◆ **Job item**: In the listing below, copy the lines starting with the one containing "フランスは、世界中の旅行者を魅了し続けるヨーロッパ屈" and continuing through the one containing "ワイ島は見逃せない。また、定番の観光地といえばオアフ", swapping "ラベンダー畑" for "ひまわり畑" and leaving everything else as it is.

◆ **Task material**:
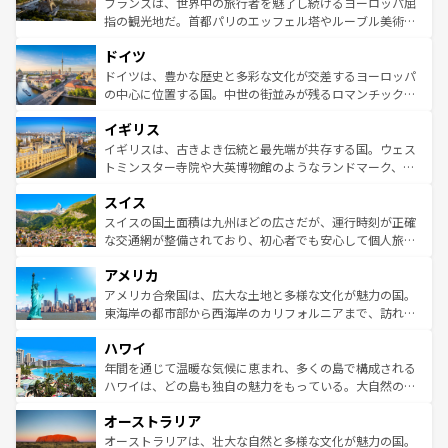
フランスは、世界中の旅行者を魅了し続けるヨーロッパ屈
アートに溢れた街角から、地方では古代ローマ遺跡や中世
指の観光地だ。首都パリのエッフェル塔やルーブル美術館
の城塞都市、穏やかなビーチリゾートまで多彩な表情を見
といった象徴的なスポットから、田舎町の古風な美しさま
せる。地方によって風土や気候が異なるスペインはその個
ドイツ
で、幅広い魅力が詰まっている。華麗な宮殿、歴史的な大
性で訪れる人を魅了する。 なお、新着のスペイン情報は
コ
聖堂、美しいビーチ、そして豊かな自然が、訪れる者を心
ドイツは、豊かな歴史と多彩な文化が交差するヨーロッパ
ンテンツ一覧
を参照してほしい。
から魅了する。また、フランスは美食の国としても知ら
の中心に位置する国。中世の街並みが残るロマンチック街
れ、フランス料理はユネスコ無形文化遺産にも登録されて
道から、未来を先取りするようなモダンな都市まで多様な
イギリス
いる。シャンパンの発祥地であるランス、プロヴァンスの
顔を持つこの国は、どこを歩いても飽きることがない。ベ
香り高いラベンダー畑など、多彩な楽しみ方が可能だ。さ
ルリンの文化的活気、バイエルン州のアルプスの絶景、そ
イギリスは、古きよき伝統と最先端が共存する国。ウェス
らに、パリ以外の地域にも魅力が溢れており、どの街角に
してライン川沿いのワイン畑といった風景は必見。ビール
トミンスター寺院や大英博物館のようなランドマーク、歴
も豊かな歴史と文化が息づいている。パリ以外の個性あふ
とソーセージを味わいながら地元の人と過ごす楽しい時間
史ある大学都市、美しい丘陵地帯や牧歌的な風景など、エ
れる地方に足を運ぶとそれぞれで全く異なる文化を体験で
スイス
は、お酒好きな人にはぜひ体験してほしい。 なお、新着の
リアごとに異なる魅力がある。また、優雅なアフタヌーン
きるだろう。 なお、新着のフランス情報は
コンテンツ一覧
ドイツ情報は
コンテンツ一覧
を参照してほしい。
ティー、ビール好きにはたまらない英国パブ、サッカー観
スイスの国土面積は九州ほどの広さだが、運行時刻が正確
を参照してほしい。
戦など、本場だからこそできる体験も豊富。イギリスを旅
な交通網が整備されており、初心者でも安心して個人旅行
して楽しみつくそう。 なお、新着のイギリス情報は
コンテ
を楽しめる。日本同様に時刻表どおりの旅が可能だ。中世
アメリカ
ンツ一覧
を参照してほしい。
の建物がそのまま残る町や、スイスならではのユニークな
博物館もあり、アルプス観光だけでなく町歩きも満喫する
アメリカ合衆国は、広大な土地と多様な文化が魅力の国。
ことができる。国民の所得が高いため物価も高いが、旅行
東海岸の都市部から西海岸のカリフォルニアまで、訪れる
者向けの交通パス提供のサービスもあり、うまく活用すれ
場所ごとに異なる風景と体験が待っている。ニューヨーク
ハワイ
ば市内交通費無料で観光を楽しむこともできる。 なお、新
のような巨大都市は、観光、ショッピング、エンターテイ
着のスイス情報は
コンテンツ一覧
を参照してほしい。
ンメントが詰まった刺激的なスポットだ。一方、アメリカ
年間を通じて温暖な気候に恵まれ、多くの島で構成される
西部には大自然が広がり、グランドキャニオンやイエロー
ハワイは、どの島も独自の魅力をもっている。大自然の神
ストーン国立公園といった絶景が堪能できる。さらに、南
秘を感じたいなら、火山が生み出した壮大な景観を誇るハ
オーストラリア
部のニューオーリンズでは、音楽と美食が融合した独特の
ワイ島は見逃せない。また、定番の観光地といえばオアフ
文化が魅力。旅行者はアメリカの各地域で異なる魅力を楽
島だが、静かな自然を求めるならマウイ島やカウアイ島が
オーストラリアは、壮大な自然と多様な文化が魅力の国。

==

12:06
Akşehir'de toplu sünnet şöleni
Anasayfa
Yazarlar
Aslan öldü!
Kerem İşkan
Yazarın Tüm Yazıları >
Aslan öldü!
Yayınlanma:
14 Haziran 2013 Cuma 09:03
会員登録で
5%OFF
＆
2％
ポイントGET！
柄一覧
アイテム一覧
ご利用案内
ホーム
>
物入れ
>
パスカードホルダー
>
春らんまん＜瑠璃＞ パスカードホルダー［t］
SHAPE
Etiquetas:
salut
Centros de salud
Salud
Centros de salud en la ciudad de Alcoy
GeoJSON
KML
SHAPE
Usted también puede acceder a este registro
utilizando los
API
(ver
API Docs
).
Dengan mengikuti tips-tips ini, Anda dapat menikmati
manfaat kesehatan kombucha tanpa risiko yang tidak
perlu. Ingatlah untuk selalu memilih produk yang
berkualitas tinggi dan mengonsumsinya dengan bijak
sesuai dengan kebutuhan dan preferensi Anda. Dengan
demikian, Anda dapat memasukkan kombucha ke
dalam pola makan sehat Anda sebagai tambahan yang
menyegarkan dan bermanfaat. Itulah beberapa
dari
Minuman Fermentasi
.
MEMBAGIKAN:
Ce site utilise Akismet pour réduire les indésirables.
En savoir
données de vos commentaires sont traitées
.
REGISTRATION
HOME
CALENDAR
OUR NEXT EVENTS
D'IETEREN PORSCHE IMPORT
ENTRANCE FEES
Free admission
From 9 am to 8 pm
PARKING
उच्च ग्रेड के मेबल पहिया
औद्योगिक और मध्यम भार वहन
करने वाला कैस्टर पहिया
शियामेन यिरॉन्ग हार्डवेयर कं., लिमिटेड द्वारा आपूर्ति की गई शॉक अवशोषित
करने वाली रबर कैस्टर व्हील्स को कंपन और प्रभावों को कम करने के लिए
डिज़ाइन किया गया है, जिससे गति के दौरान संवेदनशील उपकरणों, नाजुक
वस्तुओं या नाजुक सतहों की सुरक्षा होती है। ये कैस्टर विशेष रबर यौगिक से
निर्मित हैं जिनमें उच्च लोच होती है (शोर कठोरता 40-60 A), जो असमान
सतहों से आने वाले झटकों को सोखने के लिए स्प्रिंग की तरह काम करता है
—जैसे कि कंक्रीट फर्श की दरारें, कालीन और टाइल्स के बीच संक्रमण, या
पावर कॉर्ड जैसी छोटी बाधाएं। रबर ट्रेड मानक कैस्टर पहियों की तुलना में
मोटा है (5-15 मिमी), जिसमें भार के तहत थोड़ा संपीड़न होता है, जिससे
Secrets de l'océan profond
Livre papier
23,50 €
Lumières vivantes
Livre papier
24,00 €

--

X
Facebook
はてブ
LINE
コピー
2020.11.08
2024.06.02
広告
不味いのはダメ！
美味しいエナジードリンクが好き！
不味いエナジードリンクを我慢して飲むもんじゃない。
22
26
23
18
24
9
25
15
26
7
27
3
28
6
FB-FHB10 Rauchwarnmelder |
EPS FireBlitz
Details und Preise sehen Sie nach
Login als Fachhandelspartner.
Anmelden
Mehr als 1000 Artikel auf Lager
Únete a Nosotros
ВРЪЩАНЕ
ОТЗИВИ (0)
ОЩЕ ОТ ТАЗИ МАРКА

◆ **Reply to the task**:
フランスは、世界中の旅行者を魅了し続けるヨーロッパ屈
アートに溢れた街角から、地方では古代ローマ遺跡や中世
指の観光地だ。首都パリのエッフェル塔やルーブル美術館
の城塞都市、穏やかなビーチリゾートまで多彩な表情を見
といった象徴的なスポットから、田舎町の古風な美しさま
せる。地方によって風土や気候が異なるスペインはその個
ドイツ
で、幅広い魅力が詰まっている。華麗な宮殿、歴史的な大
性で訪れる人を魅了する。 なお、新着のスペイン情報は
コ
聖堂、美しいビーチ、そして豊かな自然が、訪れる者を心
ドイツは、豊かな歴史と多彩な文化が交差するヨーロッパ
ンテンツ一覧
を参照してほしい。
から魅了する。また、フランスは美食の国としても知ら
の中心に位置する国。中世の街並みが残るロマンチック街
れ、フランス料理はユネスコ無形文化遺産にも登録されて
道から、未来を先取りするようなモダンな都市まで多様な
イギリス
いる。シャンパンの発祥地であるランス、プロヴァンスの
顔を持つこの国は、どこを歩いても飽きることがない。ベ
香り高いひまわり畑など、多彩な楽しみ方が可能だ。さ
ルリンの文化的活気、バイエルン州のアルプスの絶景、そ
イギリスは、古きよき伝統と最先端が共存する国。ウェス
らに、パリ以外の地域にも魅力が溢れており、どの街角に
してライン川沿いのワイン畑といった風景は必見。ビール
トミンスター寺院や大英博物館のようなランドマーク、歴
も豊かな歴史と文化が息づいている。パリ以外の個性あふ
とソーセージを味わいながら地元の人と過ごす楽しい時間
史ある大学都市、美しい丘陵地帯や牧歌的な風景など、エ
れる地方に足を運ぶとそれぞれで全く異なる文化を体験で
スイス
は、お酒好きな人にはぜひ体験してほしい。 なお、新着の
リアごとに異なる魅力がある。また、優雅なアフタヌーン
きるだろう。 なお、新着のフランス情報は
コンテンツ一覧
ドイツ情報は
コンテンツ一覧
を参照してほしい。
ティー、ビール好きにはたまらない英国パブ、サッカー観
スイスの国土面積は九州ほどの広さだが、運行時刻が正確
を参照してほしい。
戦など、本場だからこそできる体験も豊富。イギリスを旅
な交通網が整備されており、初心者でも安心して個人旅行
して楽しみつくそう。 なお、新着のイギリス情報は
コンテ
を楽しめる。日本同様に時刻表どおりの旅が可能だ。中世
アメリカ
ンツ一覧
を参照してほしい。
の建物がそのまま残る町や、スイスならではのユニークな
博物館もあり、アルプス観光だけでなく町歩きも満喫する
アメリカ合衆国は、広大な土地と多様な文化が魅力の国。
ことができる。国民の所得が高いため物価も高いが、旅行
東海岸の都市部から西海岸のカリフォルニアまで、訪れる
者向けの交通パス提供のサービスもあり、うまく活用すれ
場所ごとに異なる風景と体験が待っている。ニューヨーク
ハワイ
ば市内交通費無料で観光を楽しむこともできる。 なお、新
のような巨大都市は、観光、ショッピング、エンターテイ
着のスイス情報は
コンテンツ一覧
を参照してほしい。
ンメントが詰まった刺激的なスポットだ。一方、アメリカ
年間を通じて温暖な気候に恵まれ、多くの島で構成される
西部には大自然が広がり、グランドキャニオンやイエロー
ハワイは、どの島も独自の魅力をもっている。大自然の神
ストーン国立公園といった絶景が堪能できる。さらに、南
秘を感じたいなら、火山が生み出した壮大な景観を誇るハ
オーストラリア
部のニューオーリンズでは、音楽と美食が融合した独特の
ワイ島は見逃せない。また、定番の観光地といえばオアフ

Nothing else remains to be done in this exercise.